**Your instructions**
Set out every line of the listing below as a numbered list, one line per number, with blank lines left out.

**Data excerpts**
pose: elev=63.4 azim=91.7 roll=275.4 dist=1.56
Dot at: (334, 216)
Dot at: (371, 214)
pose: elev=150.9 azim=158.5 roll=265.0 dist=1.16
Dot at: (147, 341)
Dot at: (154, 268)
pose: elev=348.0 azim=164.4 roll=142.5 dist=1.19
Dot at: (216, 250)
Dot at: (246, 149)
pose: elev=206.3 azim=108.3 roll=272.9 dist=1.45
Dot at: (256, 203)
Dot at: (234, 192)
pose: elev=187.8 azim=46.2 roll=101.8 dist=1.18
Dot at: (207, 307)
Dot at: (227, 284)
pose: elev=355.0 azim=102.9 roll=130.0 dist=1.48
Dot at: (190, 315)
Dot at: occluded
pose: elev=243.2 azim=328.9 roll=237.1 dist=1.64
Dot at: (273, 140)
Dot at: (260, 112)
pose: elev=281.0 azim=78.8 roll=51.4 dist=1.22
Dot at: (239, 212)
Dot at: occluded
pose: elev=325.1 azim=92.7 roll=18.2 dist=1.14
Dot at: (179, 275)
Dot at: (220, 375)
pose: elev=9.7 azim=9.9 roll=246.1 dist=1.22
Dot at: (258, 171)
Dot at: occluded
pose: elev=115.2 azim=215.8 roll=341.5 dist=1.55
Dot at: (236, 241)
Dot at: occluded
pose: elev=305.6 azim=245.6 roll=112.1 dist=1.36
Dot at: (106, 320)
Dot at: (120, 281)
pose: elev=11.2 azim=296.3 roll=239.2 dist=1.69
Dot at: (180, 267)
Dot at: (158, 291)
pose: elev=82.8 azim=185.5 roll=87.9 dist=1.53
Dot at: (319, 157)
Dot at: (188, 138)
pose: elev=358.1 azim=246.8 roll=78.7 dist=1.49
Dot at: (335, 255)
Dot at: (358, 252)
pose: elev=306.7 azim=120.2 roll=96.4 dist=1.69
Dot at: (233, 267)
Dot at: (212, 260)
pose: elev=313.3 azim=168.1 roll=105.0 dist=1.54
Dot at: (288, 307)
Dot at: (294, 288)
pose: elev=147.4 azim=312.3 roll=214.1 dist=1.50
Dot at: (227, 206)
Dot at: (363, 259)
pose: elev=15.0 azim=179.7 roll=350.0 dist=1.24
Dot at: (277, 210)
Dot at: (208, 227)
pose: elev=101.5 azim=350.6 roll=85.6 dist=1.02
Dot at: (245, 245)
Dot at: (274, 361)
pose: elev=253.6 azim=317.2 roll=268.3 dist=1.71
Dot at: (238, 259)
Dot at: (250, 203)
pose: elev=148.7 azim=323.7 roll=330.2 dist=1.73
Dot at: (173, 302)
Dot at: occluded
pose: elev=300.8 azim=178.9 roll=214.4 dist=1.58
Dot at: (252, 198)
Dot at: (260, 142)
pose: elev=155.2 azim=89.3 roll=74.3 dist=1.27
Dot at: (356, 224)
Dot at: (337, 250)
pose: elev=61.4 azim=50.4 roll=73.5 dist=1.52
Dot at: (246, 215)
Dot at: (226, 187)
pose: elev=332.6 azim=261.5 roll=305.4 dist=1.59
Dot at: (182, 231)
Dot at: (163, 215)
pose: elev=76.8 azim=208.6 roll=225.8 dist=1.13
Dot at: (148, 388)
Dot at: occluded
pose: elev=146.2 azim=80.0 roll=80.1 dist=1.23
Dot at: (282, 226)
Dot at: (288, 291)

**The completed task**
1. pose: elev=63.4 azim=91.7 roll=275.4 dist=1.56
2. Dot at: (334, 216)
3. Dot at: (371, 214)
4. pose: elev=150.9 azim=158.5 roll=265.0 dist=1.16
5. Dot at: (147, 341)
6. Dot at: (154, 268)
7. pose: elev=348.0 azim=164.4 roll=142.5 dist=1.19
8. Dot at: (216, 250)
9. Dot at: (246, 149)
10. pose: elev=206.3 azim=108.3 roll=272.9 dist=1.45
11. Dot at: (256, 203)
12. Dot at: (234, 192)
13. pose: elev=187.8 azim=46.2 roll=101.8 dist=1.18
14. Dot at: (207, 307)
15. Dot at: (227, 284)
16. pose: elev=355.0 azim=102.9 roll=130.0 dist=1.48
17. Dot at: (190, 315)
18. Dot at: occluded
19. pose: elev=243.2 azim=328.9 roll=237.1 dist=1.64
20. Dot at: (273, 140)
21. Dot at: (260, 112)
22. pose: elev=281.0 azim=78.8 roll=51.4 dist=1.22
23. Dot at: (239, 212)
24. Dot at: occluded
25. pose: elev=325.1 azim=92.7 roll=18.2 dist=1.14
26. Dot at: (179, 275)
27. Dot at: (220, 375)
28. pose: elev=9.7 azim=9.9 roll=246.1 dist=1.22
29. Dot at: (258, 171)
30. Dot at: occluded
31. pose: elev=115.2 azim=215.8 roll=341.5 dist=1.55
32. Dot at: (236, 241)
33. Dot at: occluded
34. pose: elev=305.6 azim=245.6 roll=112.1 dist=1.36
35. Dot at: (106, 320)
36. Dot at: (120, 281)
37. pose: elev=11.2 azim=296.3 roll=239.2 dist=1.69
38. Dot at: (180, 267)
39. Dot at: (158, 291)
40. pose: elev=82.8 azim=185.5 roll=87.9 dist=1.53
41. Dot at: (319, 157)
42. Dot at: (188, 138)
43. pose: elev=358.1 azim=246.8 roll=78.7 dist=1.49
44. Dot at: (335, 255)
45. Dot at: (358, 252)
46. pose: elev=306.7 azim=120.2 roll=96.4 dist=1.69
47. Dot at: (233, 267)
48. Dot at: (212, 260)
49. pose: elev=313.3 azim=168.1 roll=105.0 dist=1.54
50. Dot at: (288, 307)
51. Dot at: (294, 288)
52. pose: elev=147.4 azim=312.3 roll=214.1 dist=1.50
53. Dot at: (227, 206)
54. Dot at: (363, 259)
55. pose: elev=15.0 azim=179.7 roll=350.0 dist=1.24
56. Dot at: (277, 210)
57. Dot at: (208, 227)
58. pose: elev=101.5 azim=350.6 roll=85.6 dist=1.02
59. Dot at: (245, 245)
60. Dot at: (274, 361)
61. pose: elev=253.6 azim=317.2 roll=268.3 dist=1.71
62. Dot at: (238, 259)
63. Dot at: (250, 203)
64. pose: elev=148.7 azim=323.7 roll=330.2 dist=1.73
65. Dot at: (173, 302)
66. Dot at: occluded
67. pose: elev=300.8 azim=178.9 roll=214.4 dist=1.58
68. Dot at: (252, 198)
69. Dot at: (260, 142)
70. pose: elev=155.2 azim=89.3 roll=74.3 dist=1.27
71. Dot at: (356, 224)
72. Dot at: (337, 250)
73. pose: elev=61.4 azim=50.4 roll=73.5 dist=1.52
74. Dot at: (246, 215)
75. Dot at: (226, 187)
76. pose: elev=332.6 azim=261.5 roll=305.4 dist=1.59
77. Dot at: (182, 231)
78. Dot at: (163, 215)
79. pose: elev=76.8 azim=208.6 roll=225.8 dist=1.13
80. Dot at: (148, 388)
81. Dot at: occluded
82. pose: elev=146.2 azim=80.0 roll=80.1 dist=1.23
83. Dot at: (282, 226)
84. Dot at: (288, 291)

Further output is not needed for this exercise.